Thursday, March 10, 2011

With Purpose Success, part 47

In response, Maddy and I recently had the great fortune of teaming up with a remarkably talented former Disney animator Dave Zabosky (Beauty and the Beast, Lion King, Aladdin) and his magical seven-year-old daughter 
Grace. Together we four created a wonderful illustrated children's book, Gideon's Dream: A Tale of New Beginnings. According to Maddy, "It's a story about a little grub caterpillar who slogs through his day just doing the same old, same old until one day he gets stuck on a leaf that starts falling to Earth. And he gets the experience of flying and it's totally exhilarating to him. Yet once he falls to Earth he can't figure out how to make it happen again. It gets to the point where the little grub begins to dream about it and think about it all the time-daydreaming, dreaming at night. 
So he goes off into the meadow all by himself and he builds a little place to live and he starts trying to figure out how to have his dream come true. 
And the next thing you know, he reinvents himself as a buttlerfly.
In this book we attempted to craft a hopeful story for the ages, a story for parents to read to their children, for children to be influenced by, and even for kids and grandparents to share together. 
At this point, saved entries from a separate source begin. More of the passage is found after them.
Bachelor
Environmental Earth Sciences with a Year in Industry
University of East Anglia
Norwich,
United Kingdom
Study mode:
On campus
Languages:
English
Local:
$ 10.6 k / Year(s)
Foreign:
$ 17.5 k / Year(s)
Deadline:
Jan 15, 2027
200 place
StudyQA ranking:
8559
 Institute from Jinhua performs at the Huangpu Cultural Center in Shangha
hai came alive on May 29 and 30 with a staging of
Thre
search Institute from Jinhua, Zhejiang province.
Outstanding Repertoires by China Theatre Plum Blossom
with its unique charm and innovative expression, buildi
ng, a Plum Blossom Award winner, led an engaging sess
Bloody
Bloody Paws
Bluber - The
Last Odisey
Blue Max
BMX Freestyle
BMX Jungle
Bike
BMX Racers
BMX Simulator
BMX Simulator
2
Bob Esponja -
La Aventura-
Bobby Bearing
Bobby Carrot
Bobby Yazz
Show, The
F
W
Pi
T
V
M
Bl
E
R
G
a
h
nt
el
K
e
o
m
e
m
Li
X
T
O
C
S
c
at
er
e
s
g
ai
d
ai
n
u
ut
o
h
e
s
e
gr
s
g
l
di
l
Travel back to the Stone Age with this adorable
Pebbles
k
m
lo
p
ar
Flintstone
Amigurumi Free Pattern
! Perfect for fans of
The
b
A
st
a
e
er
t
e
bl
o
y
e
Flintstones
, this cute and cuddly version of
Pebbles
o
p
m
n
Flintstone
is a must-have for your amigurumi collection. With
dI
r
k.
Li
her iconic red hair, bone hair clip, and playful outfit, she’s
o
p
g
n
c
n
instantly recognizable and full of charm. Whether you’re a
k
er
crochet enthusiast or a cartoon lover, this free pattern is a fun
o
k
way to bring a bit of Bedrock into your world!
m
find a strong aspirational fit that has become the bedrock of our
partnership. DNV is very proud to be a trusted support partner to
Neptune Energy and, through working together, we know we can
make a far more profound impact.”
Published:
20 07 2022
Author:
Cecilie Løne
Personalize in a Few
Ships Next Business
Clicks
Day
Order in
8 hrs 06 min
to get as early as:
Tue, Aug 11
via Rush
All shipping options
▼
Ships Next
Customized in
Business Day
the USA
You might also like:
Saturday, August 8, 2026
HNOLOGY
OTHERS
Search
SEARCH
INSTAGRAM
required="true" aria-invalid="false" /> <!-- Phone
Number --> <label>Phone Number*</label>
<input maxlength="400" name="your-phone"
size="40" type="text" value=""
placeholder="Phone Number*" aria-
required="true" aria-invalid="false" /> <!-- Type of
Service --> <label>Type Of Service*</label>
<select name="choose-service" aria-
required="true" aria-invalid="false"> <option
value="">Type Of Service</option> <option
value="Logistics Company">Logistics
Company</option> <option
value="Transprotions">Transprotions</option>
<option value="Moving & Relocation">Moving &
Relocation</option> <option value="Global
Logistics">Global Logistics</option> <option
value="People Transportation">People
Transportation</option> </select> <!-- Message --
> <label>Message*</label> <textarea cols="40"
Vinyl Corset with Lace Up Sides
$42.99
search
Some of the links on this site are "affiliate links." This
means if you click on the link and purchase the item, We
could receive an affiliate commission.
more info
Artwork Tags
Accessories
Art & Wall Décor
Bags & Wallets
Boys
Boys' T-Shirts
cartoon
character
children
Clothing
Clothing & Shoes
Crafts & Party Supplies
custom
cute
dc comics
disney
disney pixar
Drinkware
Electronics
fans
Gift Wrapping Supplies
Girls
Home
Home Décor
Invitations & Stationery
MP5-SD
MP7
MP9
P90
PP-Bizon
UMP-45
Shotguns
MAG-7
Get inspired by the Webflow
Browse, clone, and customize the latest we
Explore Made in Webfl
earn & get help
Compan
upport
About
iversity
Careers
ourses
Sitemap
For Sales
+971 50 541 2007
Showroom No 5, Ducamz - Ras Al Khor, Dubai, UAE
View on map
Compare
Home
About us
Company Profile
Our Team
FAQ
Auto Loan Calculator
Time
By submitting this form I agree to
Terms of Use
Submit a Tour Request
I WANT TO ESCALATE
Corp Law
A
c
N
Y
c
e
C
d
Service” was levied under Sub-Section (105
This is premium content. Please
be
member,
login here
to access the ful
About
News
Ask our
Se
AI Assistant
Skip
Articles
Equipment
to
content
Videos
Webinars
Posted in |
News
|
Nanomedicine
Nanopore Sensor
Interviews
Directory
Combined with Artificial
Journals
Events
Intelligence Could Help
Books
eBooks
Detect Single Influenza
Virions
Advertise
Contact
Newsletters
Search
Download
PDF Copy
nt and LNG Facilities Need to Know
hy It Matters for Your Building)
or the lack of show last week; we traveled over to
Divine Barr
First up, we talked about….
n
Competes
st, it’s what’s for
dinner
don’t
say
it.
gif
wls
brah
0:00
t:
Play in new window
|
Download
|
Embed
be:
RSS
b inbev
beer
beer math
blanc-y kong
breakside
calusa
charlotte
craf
Let Your Inner Butterfly Loose
My daughter, Casey, and my son, Zak, are terrific young adults. At twenty- one, Casey is set to finish college and develop her own unique game plan and philosophy of life. She's learning to relate to all sorts of people, has wonderful close friends, and has been sorting out her hopes and dreams regarding her career. In her field of study, media and communications, her insights and budding talents dazzle me. She is emerging as a wise, charismatic, and powerful young woman. At eighteen, Zak has just left the nest to begin his college life. I look at the books on the shelf in his newly vacant bedroom and I'm amazed: The Sun Also Rises, Siddhartha, 
The Iliad, Childhood's End, to name a few. I enjoy watching him try to make sense of all that is going on in his life, like any teen-getting to know the opposite sex, contemplating a field of study. He, too, is already showing promising signs of thoughtfulness and leadership. Yet at their ages, there is so much that my kids don't yet know or understand-from politics and business to relationships and struggle and hardship. They're still young. Their inner butterflies are still taking shape. 
I, on the other hand, have those extra forty years of ups and downs, problems and solutions, arguments won and lost, disappointments, successes, learning what works and what doesn't. My inner butterfly-the sum of my experiences and how they make me feel and behave-is just waiting to burst forth. Yours may be too. Your life experiences (and you've had literally thousands of them) give you the critical knowledge you need to reach your full potential in middlescence. There are so many valuable assets that come with age. You probably have more seasoned people skills. You can better separate what's important from what is not.